A.D. 1513. The Cheapsides 'prentices, of whom we have spoken, were a turbulent and unmanageable element of the community, keeping their clubs at hand in the shops, to be ready at any moment to rush out and join a fray, and many a broken head they gave and got in these fights, which generally arose, not so much out of malice as from pure love of contention for mastery, which then developed itself in this rough way as it now displays itself in games of cricket and athletic sports. There was one class of persons, however, against whom they had a special hatred, and nothing pleased them better than to insult them with vile speeches, drag them in the gutter or belabour them with their clubs. These were the foreign merchants, importers of silks, wine, and other commodities; the Lombard money-lenders and stranger craftsmen and citizens, who, they said, impoverished the English traders and carried away the English gold. This jealousy continued to grow, and was brought to a crisis by a Lombard seducing a citizen's wife, and obtaining through her, his plate chest, and afterwards causing the citizen to be arrested for a debt for his wife's board and lodging during the time she was at his house. A rumour got abroad that on the ensuing May Day a sort of Bartholomew's massacre should take place, and that all foreigners found in London then would be put to death. The 'prentices now began to insult and ill-treat them as they passed along the street, and several fled from the city. A report of these proceedings reached the king, and Wolsey sent for the mayor and charged him to see that the peace was kept in the city, which he assured the cardinal he was quite capable of maintaining, and departed. This was about four o'clock on the eve of May Day, and on his return to the city he assembled the magistrates and council, amongst whom was Sir Thomas More, ex-under-sheriff, when, after some discussion, it was decided to issue an order to the citizens to have their doors closed at nine o'clock, and to keep all their 'prentices and servants within until nine the following morning, and the aldermen went to their respective wards to see that this mandate, which had been confirmed by the king and council, was obeyed.

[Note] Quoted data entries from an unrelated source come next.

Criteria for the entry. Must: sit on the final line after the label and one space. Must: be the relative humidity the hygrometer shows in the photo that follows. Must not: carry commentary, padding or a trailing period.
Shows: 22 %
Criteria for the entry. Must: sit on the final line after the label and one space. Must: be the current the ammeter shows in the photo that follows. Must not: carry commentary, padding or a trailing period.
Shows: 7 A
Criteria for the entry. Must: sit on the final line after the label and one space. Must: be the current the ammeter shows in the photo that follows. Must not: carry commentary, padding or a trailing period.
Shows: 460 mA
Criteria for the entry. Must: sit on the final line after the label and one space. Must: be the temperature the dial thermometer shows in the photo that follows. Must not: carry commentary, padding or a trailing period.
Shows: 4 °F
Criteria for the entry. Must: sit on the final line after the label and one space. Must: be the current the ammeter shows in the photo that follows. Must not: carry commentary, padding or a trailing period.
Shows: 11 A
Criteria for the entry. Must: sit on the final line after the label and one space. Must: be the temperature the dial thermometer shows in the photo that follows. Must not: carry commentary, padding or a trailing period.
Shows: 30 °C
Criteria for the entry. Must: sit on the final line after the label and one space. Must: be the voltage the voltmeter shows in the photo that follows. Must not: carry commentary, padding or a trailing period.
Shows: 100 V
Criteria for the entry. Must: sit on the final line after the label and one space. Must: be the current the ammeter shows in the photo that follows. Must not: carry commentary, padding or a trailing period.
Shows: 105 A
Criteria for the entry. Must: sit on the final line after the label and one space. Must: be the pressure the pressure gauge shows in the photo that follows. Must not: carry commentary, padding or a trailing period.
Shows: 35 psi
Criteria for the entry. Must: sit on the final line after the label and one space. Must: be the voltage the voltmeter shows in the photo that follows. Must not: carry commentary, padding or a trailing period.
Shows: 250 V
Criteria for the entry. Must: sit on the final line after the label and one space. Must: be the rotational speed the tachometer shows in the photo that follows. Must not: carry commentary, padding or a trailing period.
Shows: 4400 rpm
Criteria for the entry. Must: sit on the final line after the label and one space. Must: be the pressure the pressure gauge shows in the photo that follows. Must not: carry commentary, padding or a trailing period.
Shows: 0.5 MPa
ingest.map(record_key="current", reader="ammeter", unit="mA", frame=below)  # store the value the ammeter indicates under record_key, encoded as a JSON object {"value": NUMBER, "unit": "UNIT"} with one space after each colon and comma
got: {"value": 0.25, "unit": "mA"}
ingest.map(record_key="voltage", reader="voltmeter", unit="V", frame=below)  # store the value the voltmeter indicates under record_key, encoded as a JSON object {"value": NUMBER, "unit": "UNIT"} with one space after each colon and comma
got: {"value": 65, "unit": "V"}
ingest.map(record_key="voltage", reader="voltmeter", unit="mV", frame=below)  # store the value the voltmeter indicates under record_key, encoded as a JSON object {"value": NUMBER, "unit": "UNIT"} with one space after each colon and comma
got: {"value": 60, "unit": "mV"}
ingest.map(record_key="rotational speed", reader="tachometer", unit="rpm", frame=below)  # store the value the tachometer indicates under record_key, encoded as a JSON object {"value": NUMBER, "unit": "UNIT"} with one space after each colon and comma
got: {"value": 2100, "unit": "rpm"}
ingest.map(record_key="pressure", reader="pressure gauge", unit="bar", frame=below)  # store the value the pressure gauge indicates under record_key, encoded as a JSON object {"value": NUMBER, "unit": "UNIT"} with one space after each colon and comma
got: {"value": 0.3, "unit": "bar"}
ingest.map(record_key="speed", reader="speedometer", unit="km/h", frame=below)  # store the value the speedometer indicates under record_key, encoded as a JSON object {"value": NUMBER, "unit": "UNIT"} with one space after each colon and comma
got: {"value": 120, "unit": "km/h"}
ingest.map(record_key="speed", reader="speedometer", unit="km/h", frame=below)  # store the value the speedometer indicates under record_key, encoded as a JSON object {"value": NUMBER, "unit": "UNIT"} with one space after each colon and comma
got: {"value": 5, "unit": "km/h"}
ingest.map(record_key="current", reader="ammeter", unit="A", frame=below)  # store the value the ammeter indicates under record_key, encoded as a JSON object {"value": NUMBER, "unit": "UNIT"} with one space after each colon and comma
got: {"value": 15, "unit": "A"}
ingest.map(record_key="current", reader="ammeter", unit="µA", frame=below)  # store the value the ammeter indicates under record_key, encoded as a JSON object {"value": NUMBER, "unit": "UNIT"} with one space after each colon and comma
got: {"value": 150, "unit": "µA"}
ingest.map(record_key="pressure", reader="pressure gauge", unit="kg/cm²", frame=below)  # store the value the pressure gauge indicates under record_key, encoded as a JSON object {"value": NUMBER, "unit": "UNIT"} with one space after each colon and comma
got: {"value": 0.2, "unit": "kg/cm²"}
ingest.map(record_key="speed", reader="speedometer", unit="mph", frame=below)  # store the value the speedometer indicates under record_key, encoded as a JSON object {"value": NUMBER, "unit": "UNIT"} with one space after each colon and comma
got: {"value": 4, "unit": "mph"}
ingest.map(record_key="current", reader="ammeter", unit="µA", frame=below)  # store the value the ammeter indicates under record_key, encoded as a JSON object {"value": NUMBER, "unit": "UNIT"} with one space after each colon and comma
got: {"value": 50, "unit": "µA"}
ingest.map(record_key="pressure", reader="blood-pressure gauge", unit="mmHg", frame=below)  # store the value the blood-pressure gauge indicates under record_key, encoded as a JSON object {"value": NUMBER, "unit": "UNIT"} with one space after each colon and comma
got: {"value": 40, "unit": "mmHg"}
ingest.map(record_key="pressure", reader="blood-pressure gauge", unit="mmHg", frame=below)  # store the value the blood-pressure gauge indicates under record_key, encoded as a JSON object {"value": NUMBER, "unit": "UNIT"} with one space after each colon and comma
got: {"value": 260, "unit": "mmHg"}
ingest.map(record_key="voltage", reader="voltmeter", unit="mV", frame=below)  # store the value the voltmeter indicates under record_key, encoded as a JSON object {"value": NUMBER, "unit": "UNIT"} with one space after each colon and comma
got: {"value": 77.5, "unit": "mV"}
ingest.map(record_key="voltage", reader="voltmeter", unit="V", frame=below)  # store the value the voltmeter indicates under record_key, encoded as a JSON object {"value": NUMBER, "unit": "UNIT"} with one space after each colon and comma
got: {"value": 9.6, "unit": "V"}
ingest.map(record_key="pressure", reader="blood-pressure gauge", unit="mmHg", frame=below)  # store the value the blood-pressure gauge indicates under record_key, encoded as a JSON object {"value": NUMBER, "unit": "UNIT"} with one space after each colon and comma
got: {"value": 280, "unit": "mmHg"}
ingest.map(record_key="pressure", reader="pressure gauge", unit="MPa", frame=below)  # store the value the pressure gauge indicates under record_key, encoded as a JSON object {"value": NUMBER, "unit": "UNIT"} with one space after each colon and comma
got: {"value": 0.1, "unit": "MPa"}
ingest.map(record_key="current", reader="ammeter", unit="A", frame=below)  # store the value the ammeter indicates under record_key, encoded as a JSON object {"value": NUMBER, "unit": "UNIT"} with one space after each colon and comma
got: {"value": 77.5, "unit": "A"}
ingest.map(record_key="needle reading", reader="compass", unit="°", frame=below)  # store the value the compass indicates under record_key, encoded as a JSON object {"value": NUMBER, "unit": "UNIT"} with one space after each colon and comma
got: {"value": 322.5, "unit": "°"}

After the issuing of this order, which only took place about half-an-hour before nine, Alderman Sir John Munday, on going down Cheapside found two young fellows playing at bucklers in the middle of the street, and a number of other young men looking on. He ordered them to desist and go within doors, and upon their asking him why, instead of explaining the order, which they had no knowledge of, he threatened to send them to the compter, and after a little altercation, seized one of the youths to commit him to prison. "But," says Stow, "the 'prentices resisted the alderman, taking the young man from him, and cried, ''Prentices! 'prentices! clubs! clubs!' Then out of every door came clubs and other weapons, so that the alderman was put to flight. Then more people arose out of every quarter, and forth came serving-men, watermen, courtiers, and others, so that by eleven o'clock there were in Cheap 600 or 700, and out of St. Paul's Churchyard came about 300. From all places they gathered together and broke open the compters, took out the prisoners committed thither for hurting the strangers. They went also to Newgate and took out Studley and Bets, committed for the like cause. The mayor and sheriffs were present and made proclamation in the king's name, but were not obeyed." After this they went in separate bands, breaking open and plundering the houses of the foreigners, until about three in the morning, when they began to disperse, and being thus disunited, the authorities were enabled to capture about 300 of the rioters and place them in prison. Sir Roger Cholmley, lieutenant of the Tower, had come forth with a military force, "and shot off certain pieces of ordnance against the City, but did no great hurt." About five o'clock the Earl of Shrewsbury and other nobles, and the prior of St. John's, Clerkenwell, came with what forces they could get together, as did the Inns of Court, "but before they came the business was over."